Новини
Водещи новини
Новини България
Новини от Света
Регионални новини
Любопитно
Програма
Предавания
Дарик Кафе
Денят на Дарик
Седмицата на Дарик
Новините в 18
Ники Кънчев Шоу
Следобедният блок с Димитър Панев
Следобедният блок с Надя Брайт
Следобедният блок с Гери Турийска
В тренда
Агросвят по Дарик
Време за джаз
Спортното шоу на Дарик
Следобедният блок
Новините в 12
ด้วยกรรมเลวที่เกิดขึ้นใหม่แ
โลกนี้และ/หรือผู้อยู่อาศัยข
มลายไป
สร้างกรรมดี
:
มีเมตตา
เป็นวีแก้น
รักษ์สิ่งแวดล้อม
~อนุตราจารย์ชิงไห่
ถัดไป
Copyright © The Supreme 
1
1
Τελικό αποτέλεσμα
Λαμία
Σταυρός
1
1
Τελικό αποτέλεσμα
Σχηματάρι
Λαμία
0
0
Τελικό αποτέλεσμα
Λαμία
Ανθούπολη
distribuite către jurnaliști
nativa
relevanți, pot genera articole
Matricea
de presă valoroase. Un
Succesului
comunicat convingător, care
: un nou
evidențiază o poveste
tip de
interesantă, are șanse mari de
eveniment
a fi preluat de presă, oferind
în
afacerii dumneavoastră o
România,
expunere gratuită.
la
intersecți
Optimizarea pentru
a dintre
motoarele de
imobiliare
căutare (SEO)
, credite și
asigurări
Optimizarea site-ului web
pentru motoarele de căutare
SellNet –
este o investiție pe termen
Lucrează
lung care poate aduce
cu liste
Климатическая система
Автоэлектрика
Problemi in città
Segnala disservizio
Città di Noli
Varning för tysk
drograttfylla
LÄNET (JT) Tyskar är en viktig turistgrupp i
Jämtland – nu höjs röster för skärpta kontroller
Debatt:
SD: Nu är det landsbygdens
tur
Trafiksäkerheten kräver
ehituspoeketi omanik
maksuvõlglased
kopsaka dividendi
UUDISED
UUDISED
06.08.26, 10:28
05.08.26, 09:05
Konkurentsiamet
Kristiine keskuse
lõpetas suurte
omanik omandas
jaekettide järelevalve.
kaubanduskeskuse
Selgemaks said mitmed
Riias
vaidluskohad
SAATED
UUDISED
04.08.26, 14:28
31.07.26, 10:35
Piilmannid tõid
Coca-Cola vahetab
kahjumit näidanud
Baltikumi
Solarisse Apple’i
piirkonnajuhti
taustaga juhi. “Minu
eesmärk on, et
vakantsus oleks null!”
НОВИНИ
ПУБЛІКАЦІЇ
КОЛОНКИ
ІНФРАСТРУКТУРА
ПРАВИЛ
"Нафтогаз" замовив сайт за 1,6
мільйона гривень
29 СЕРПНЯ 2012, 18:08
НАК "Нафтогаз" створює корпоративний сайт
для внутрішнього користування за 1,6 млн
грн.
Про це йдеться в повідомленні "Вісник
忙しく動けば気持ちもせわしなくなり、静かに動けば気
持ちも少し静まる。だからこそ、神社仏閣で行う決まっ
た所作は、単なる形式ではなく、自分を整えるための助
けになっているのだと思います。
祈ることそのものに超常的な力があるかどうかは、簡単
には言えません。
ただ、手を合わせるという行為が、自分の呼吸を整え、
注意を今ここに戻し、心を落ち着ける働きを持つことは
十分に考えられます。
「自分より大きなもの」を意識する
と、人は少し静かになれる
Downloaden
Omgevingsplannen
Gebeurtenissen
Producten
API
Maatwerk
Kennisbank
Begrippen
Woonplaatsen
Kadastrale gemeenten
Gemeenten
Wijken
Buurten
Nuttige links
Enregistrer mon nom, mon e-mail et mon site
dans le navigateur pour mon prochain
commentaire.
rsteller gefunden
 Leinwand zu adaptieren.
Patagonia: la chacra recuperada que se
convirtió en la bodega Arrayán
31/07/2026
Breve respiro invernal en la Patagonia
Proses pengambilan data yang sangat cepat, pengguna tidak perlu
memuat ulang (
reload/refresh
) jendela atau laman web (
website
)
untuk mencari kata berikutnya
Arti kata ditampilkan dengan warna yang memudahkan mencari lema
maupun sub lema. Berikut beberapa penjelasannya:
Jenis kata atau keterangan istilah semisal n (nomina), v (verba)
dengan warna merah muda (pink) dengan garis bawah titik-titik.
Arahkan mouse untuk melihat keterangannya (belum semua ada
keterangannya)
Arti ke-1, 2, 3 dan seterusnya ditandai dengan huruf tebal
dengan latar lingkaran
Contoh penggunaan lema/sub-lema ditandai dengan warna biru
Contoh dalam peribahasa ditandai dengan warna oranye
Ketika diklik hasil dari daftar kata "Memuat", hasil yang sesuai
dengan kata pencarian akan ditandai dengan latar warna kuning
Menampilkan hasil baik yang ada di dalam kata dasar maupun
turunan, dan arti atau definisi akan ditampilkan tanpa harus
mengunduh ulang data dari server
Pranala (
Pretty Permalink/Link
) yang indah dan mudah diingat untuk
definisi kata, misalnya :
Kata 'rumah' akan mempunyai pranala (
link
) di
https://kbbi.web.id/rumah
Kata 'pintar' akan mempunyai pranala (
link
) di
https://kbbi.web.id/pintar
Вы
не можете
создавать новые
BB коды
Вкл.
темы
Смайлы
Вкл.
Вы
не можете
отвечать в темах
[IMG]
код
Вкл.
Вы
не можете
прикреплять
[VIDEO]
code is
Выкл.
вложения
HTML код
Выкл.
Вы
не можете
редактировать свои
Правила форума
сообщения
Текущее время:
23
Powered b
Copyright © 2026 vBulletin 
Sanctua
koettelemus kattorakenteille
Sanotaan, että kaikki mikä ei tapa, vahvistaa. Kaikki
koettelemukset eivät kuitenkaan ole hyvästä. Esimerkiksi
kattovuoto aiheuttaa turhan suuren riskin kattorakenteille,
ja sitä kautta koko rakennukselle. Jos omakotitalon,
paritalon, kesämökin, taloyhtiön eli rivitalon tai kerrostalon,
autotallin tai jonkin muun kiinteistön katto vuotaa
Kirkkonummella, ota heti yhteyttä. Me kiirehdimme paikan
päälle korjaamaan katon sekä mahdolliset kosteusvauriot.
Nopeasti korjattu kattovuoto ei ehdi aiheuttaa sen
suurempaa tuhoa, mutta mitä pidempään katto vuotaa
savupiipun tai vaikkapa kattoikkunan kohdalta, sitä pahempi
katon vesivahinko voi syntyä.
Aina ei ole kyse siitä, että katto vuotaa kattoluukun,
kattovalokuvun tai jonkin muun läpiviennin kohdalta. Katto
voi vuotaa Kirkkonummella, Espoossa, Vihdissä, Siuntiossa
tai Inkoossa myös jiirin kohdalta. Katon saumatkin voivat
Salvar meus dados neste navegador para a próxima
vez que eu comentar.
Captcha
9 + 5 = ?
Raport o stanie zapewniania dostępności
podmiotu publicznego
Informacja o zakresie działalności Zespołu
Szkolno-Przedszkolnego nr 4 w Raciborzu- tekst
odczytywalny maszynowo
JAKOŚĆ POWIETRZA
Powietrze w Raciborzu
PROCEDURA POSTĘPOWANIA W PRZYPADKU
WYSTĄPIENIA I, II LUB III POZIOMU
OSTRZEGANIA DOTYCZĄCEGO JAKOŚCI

Required action => From the first line of the records to the line containing "けになっているのだと思います。", inclusive, transcribe everything exactly and leave out the rest.

Answer to this task =>
Новини
Водещи новини
Новини България
Новини от Света
Регионални новини
Любопитно
Програма
Предавания
Дарик Кафе
Денят на Дарик
Седмицата на Дарик
Новините в 18
Ники Кънчев Шоу
Следобедният блок с Димитър Панев
Следобедният блок с Надя Брайт
Следобедният блок с Гери Турийска
В тренда
Агросвят по Дарик
Време за джаз
Спортното шоу на Дарик
Следобедният блок
Новините в 12
ด้วยกรรมเลวที่เกิดขึ้นใหม่แ
โลกนี้และ/หรือผู้อยู่อาศัยข
มลายไป
สร้างกรรมดี
:
มีเมตตา
เป็นวีแก้น
รักษ์สิ่งแวดล้อม
~อนุตราจารย์ชิงไห่
ถัดไป
Copyright © The Supreme 
1
1
Τελικό αποτέλεσμα
Λαμία
Σταυρός
1
1
Τελικό αποτέλεσμα
Σχηματάρι
Λαμία
0
0
Τελικό αποτέλεσμα
Λαμία
Ανθούπολη
distribuite către jurnaliști
nativa
relevanți, pot genera articole
Matricea
de presă valoroase. Un
Succesului
comunicat convingător, care
: un nou
evidențiază o poveste
tip de
interesantă, are șanse mari de
eveniment
a fi preluat de presă, oferind
în
afacerii dumneavoastră o
România,
expunere gratuită.
la
intersecți
Optimizarea pentru
a dintre
motoarele de
imobiliare
căutare (SEO)
, credite și
asigurări
Optimizarea site-ului web
pentru motoarele de căutare
SellNet –
este o investiție pe termen
Lucrează
lung care poate aduce
cu liste
Климатическая система
Автоэлектрика
Problemi in città
Segnala disservizio
Città di Noli
Varning för tysk
drograttfylla
LÄNET (JT) Tyskar är en viktig turistgrupp i
Jämtland – nu höjs röster för skärpta kontroller
Debatt:
SD: Nu är det landsbygdens
tur
Trafiksäkerheten kräver
ehituspoeketi omanik
maksuvõlglased
kopsaka dividendi
UUDISED
UUDISED
06.08.26, 10:28
05.08.26, 09:05
Konkurentsiamet
Kristiine keskuse
lõpetas suurte
omanik omandas
jaekettide järelevalve.
kaubanduskeskuse
Selgemaks said mitmed
Riias
vaidluskohad
SAATED
UUDISED
04.08.26, 14:28
31.07.26, 10:35
Piilmannid tõid
Coca-Cola vahetab
kahjumit näidanud
Baltikumi
Solarisse Apple’i
piirkonnajuhti
taustaga juhi. “Minu
eesmärk on, et
vakantsus oleks null!”
НОВИНИ
ПУБЛІКАЦІЇ
КОЛОНКИ
ІНФРАСТРУКТУРА
ПРАВИЛ
"Нафтогаз" замовив сайт за 1,6
мільйона гривень
29 СЕРПНЯ 2012, 18:08
НАК "Нафтогаз" створює корпоративний сайт
для внутрішнього користування за 1,6 млн
грн.
Про це йдеться в повідомленні "Вісник
忙しく動けば気持ちもせわしなくなり、静かに動けば気
持ちも少し静まる。だからこそ、神社仏閣で行う決まっ
た所作は、単なる形式ではなく、自分を整えるための助
けになっているのだと思います。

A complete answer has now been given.